* [DATASET RECORDS]:
---------------
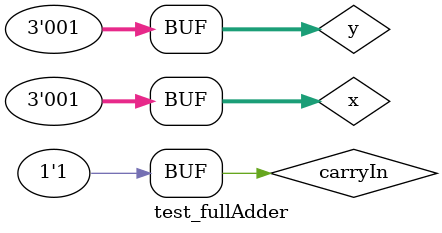
<source format=v>
module Adder (output s, input a, input b, input carryIn);
   wire s0;

   xor XOR1 (s0, a, b);
   xor XOR2 (s, s0, carryIn);

endmodule // fullAdder

module fullAdder (output carryOut, input a, input b, input carryIn);
   wire s1, s2, s3;

   xor XOR3 (s1, a, b);
   and AND1 (s2, s1, carryIn);
   and AND2 (s3, a, b);
   or OR1 (carryOut, s2, s3);

endmodule

module fullAdder1 (output [2:0] s, output carryOut, input [2:0] a, input [2:0] b, input carryIn);
   wire s1, s2;

   Adder ADD1 (s[0], a[0], b[0], carryIn);
   fullAdder FULL1 (s1, a[0], b[0], carryIn);

   Adder ADD2 (s[1], a[1], b[1], s1);
   fullAdder FULL2 (s2, a[1], b[1], carryIn);

   Adder ADD3 (s[2], a[2], b[2], s2);
   fullAdder FULL3 (carryOut, a[2], b[2], carryIn);

endmodule

module test_fullAdder;

   reg [2:0] x;
   reg [2:0] y;
   reg carryIn;
   wire carryOut;
   wire [2:0] soma;

   fullAdder1 FULL (soma, carryOut, x, y, carryIn);

initial begin
   $display("Exemplo0021 - Breno Macena - 462017");
   $display("Test ALUs full adder");

#1 x = 3'b000; y = 3'b000; carryIn = 3'b000;
#1 $monitor("%b + %b + %b = %b %b",x,y,carryIn,carryOut,soma);

#1 x = 3'b000; y = 3'b000; carryIn = 3'b001;
#1 x = 3'b000; y = 3'b001; carryIn = 3'b000;
#1 x = 3'b001; y = 3'b000; carryIn = 3'b000;
#1 x = 3'b000; y = 3'b001; carryIn = 3'b001;
#1 x = 3'b001; y = 3'b001; carryIn = 3'b001;

end
endmodule // test_fullAdder
</source>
---------------
* [EXERCISE GOAL]: Return the entries above in full and unchanged, omitting every image.

* [FINAL ANSWER]:
<source format=v>
module Adder (output s, input a, input b, input carryIn);
   wire s0;

   xor XOR1 (s0, a, b);
   xor XOR2 (s, s0, carryIn);

endmodule // fullAdder

module fullAdder (output carryOut, input a, input b, input carryIn);
   wire s1, s2, s3;

   xor XOR3 (s1, a, b);
   and AND1 (s2, s1, carryIn);
   and AND2 (s3, a, b);
   or OR1 (carryOut, s2, s3);

endmodule

module fullAdder1 (output [2:0] s, output carryOut, input [2:0] a, input [2:0] b, input carryIn);
   wire s1, s2;

   Adder ADD1 (s[0], a[0], b[0], carryIn);
   fullAdder FULL1 (s1, a[0], b[0], carryIn);

   Adder ADD2 (s[1], a[1], b[1], s1);
   fullAdder FULL2 (s2, a[1], b[1], carryIn);

   Adder ADD3 (s[2], a[2], b[2], s2);
   fullAdder FULL3 (carryOut, a[2], b[2], carryIn);

endmodule

module test_fullAdder;

   reg [2:0] x;
   reg [2:0] y;
   reg carryIn;
   wire carryOut;
   wire [2:0] soma;

   fullAdder1 FULL (soma, carryOut, x, y, carryIn);

initial begin
   $display("Exemplo0021 - Breno Macena - 462017");
   $display("Test ALUs full adder");

#1 x = 3'b000; y = 3'b000; carryIn = 3'b000;
#1 $monitor("%b + %b + %b = %b %b",x,y,carryIn,carryOut,soma);

#1 x = 3'b000; y = 3'b000; carryIn = 3'b001;
#1 x = 3'b000; y = 3'b001; carryIn = 3'b000;
#1 x = 3'b001; y = 3'b000; carryIn = 3'b000;
#1 x = 3'b000; y = 3'b001; carryIn = 3'b001;
#1 x = 3'b001; y = 3'b001; carryIn = 3'b001;

end
endmodule // test_fullAdder
</source>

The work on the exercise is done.